__Excerpted passage__:
···

Methylglyoxal is an α-oxoaldehyde compound that is highly reactive and cytotoxic, produced intracellularly in a trace amount under normal conditions but overproduced under stressed conditions [7]. When the soybean plants were exposed to salt stress, a notable increase in MG was found due to the reduction in MG detoxifying enzyme (Gly I and Gly II) activities. The decreased activities of Gly I and Gly II were also reported in the previous investigations on salt affected plants [5,61]. In the glyoxalase system, MG detoxification takes place in a two-step reaction. First, Gly I utilizes GSH to convert the MG into SLG, and in the second step, the conversion of SLG to D-lactic acid and the rejuvenation of GSH occurs by the activity of the Gly II enzyme [7]. The GSH acts as a cofactor of the glyoxalase system that mediates the reactions and plays a crucial role in MG detoxification. Upon the inoculation of the B. subtilis, the GSH production was increased, thus, enhancing the Gly I and Gly II activities in soybean plants, and ultimately diminished the over-accumulated MG under salt stress.

As a whole, the B. subtilis inoculation augmented the AsA and GSH contents with reduced DHA and GSSG contents being observed, enhancing the AsA/DHA and GSH/GSSG ratios. The accelerated activities of the APX, MDHAR, DHAR, GR, SOD, CAT, POD, GST, and GPX enzymes restored the antioxidant defense system in the salt stressed soybean. Consequently, the B. subtilis inoculation enhanced the RWC, decreased the Pro content, and accelerated ROS-scavenging to mitigate the oxidative stress-induced damages. Further restoration of ion homeostasis was also seen in the B. subtilis-inoculated plants under salt stress. Moreover, the B. subtilis inoculated plants showed an upregulation of the Gly I and Gly II activities that reduced the MG content and associated adversities in the plants under salt stress.

5. Conclusions

The findings of the present study demonstrate the protective role of B. subtilis in preventing the damaging effects of salt stress and salt-induced oxidative stress in soybean, by improving different morpho-physiological and biochemical parameters. The inoculation of B. subtilis enhanced the activities of both antioxidant enzymes, viz., APX, MDHAR, DHAR, GR, SOD, CAT, POD, GST, and GPX, as well as glyoxalase enzymes, viz., Gly I and Gly II. Consequently, it helped in accelerating the ROS-scavenging along with the diminished MG toxicity to mitigate the oxidative stress-induced damages in soybean plants. Moreover, ion homeostasis was maintained in the B. subtilis-inoculated plants through the upregulated accumulation of K⁺ and Ca²⁺ under salt stress. Furthermore, the plant growth, biomass, photosynthetic pigments, and water status were uplifted with B. subtilis inoculation in the salt-induced soybean plants, and interestingly, the soil inoculation performed better in improving the defensive mechanisms of soybean in most cases. Therefore, it can be stated that B. subtilis is an efficient tool to mitigate salt-induced oxidative stress through the modulation of ROS-scavenging, antioxidant defense system, and glyoxalase system to boost the growth and development of plants under salinity. However, the precise role of B. subtilis and its complex association with the diverse biochemical processes and the related signaling pathways for salt stress tolerance has not been studied thoroughly yet; therefore, this warrants further investigations.

···

__What you should do__:
Write out, word for word, the stretch of the soybean salt-stress passage from "As a whole, the" through "the plants under salt stress.".

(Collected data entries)
···

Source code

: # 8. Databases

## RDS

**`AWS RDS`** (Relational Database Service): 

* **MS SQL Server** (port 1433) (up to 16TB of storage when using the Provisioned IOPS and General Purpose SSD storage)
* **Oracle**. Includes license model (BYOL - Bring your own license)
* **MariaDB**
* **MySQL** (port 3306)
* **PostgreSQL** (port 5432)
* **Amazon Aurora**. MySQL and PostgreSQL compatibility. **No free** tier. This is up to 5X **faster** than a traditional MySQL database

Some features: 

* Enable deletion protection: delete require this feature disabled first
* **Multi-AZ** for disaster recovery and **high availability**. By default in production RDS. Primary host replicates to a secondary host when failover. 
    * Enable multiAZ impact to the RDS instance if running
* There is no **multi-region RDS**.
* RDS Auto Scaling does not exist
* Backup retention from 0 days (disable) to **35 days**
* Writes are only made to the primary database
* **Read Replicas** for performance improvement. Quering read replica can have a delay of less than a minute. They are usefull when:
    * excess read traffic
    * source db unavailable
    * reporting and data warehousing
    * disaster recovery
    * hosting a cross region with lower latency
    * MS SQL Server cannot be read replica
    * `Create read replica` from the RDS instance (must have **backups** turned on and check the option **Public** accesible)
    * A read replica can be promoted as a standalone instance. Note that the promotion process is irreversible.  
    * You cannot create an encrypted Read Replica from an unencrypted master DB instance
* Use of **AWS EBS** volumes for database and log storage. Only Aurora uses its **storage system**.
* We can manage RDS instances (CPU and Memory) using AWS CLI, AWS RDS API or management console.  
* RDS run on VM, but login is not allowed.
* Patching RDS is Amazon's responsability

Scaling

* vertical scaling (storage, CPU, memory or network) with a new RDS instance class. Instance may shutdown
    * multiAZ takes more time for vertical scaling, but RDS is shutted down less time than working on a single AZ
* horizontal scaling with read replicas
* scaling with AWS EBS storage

···

__Solution below__:
As a whole, the B. subtilis inoculation augmented the AsA and GSH contents with reduced DHA and GSSG contents being observed, enhancing the AsA/DHA and GSH/GSSG ratios. The accelerated activities of the APX, MDHAR, DHAR, GR, SOD, CAT, POD, GST, and GPX enzymes restored the antioxidant defense system in the salt stressed soybean. Consequently, the B. subtilis inoculation enhanced the RWC, decreased the Pro content, and accelerated ROS-scavenging to mitigate the oxidative stress-induced damages. Further restoration of ion homeostasis was also seen in the B. subtilis-inoculated plants under salt stress. Moreover, the B. subtilis inoculated plants showed an upregulation of the Gly I and Gly II activities that reduced the MG content and associated adversities in the plants under salt stress.